Are we seeing a tide change? Is software development process changing focus? A new survey is currently underway to help uncover the truth about process in the 21st century. If you have 10 minutes please take it, your contribution and support will help shape how we think about process in the future. You will also receive a copy of the report when it is published. PROCESS SURVEY
There’s been a lot of kerfuffle about Anne Thomas Manes’ blog post
declaring SOA dead.
The main thing that bothers me about declaring an architecture
“dead” is the idea that all the good actions that Forrester and other experts have
advocated people should be taking over the years – which are about the
practices of the architecture, not purchases of infrastructure – can be called
into question. What about all those years in which Anne Thomas Manes was,
herself, an ardent advocate of these same practices? Is she saying she was
wrong?
No, she’s really just talking about the term no longer being
fashionable, about it no longer seeming appropriate to fund large
infrastructure investments under the banner of SOA. In her own blog post she
(weakly) makes the point that the practices of SOA should continue, without
spelling out the acronym.
This is just pure silliness. SOA (the architecture, not a
marketing banner for large infrastructure purchases) continues as before. For
years we’ve been saying there are larger and more strategic ways of looking at
architecture, mainly Digital Business Architecture. All of that is still true.

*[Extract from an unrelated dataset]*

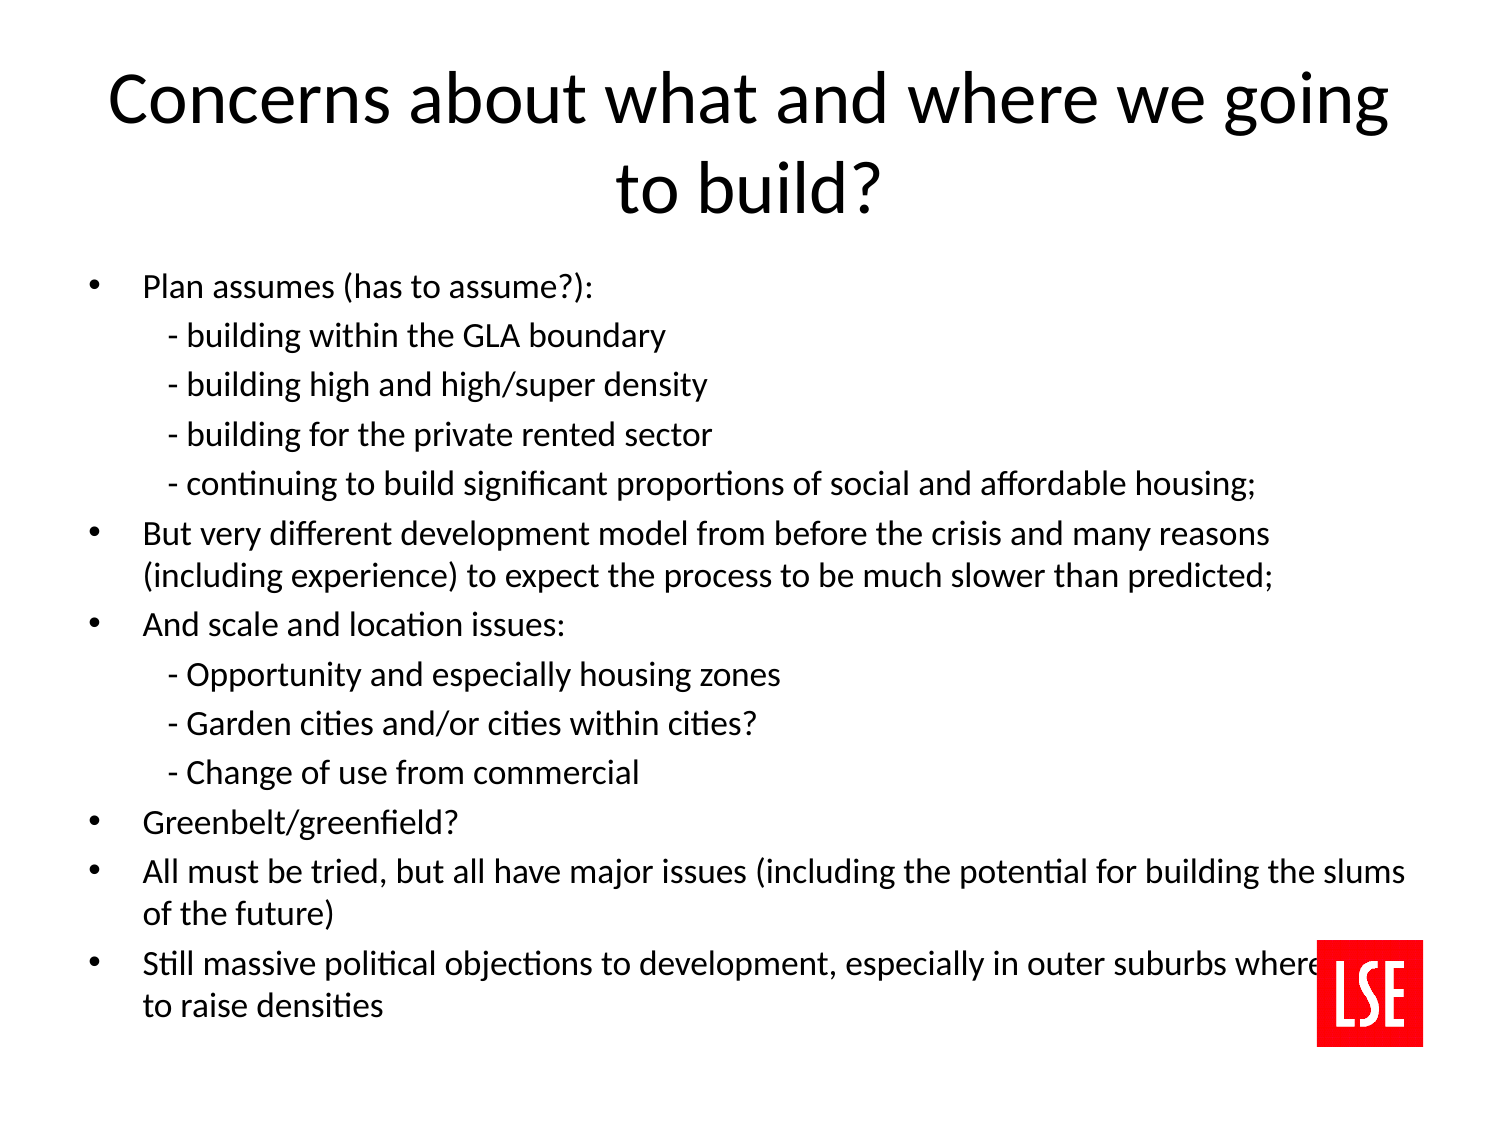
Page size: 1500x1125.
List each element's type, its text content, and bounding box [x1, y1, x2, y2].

picture [1316, 940, 1424, 1047]
list Plan assumes (has to assume?): - building within the GLA boundary - building high and high/super density - building for the private rented sector - continuing to build significant proportions of social and affordable housing; But very different development model from before the crisis and many reasons (including experience) to expect the process to be much slower than predicted; And scale and location issues: - Opportunity and especially housing zones - Garden cities and/or cities within cities? - Change of use from commercial Greenbelt/greenfield? All must be tried, but all have major issues (including the potential for building the slums of the future) Still massive political objections to development, especially in outer suburbs where need to raise densities [73, 255, 1424, 1038]
title Concerns about what and where we going to build? [75, 45, 1425, 233]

A more appropriate way to position the state of SOA is to say
that it’s become a well-accepted part of the landscape. Back in 2002 when Carl Zetie and
I published a report titled The
Post-Internet Era, we weren’t saying the Internet is over, any more than
post-Modernism is about Modernism being over. Rather, it means that thing has
become a part of the landscape, so we no longer really notice it. Now we look
back at the Modern design in furnishings in Mad Men (apologies to those who
don’t know this TV series) and the only thing that’s unique about them is their
concentration in one place to the exclusion of other things. Today these same
pieces would be at home in many of our homes, but would likely be mixed with
designs from other eras.
I’m not advocating the actual usage of the term
“post-SOA,” because we learned from using the term “post-Internet” that most
people don’t understand this usage, and thought we were saying the Internet was
dead. In fact, what we were labeling
was many things that are now labeled “Web 2.0,” although we missed the social
dimension (which is a pretty big miss! – although it hadn’t really become a
major factor when that report was written).

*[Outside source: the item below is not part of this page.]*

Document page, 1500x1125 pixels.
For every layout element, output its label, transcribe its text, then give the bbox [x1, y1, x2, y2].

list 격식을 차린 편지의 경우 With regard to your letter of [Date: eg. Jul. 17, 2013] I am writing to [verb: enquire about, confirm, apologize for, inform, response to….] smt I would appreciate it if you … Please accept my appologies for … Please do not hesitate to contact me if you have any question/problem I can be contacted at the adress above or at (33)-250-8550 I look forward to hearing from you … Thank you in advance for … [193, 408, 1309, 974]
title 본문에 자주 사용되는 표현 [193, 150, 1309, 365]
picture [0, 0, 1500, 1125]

What I am suggesting is that SOA should just be
positioned as a useful school of thought, which produced some classics, but
which is not the last word in architecture, any more than object orientation
was. Hey, I’d love to have a Wassily chair in my home! But I like my other
stuff, too.
The furniture metaphor only takes us so far, however, as it’s
not a good architectural approach to just mix a bunch of tastes randomly. It’s
more a design aesthetic that says we can mix the Wassily chair with the Breuer
chair with the Louis XIV side-table, if the rug and drapes have the right
colors and tie it together in a pleasing way. And the room has to be right, too
– and Alexander could tell us the classic patterns to which that room design
should adhere, if it is to be pleasing as part of the overall aesthetic.
Bottom line: SOA is no more dead than
objects are, or COBOL. SOA was (in Forrester’s view) never about buying a bunch
of technology. Your SOA Platform strategy is a set of choices for how you will
architect and design applications and infrastructure to enable them to work
together the way you want them to. Not an RFP.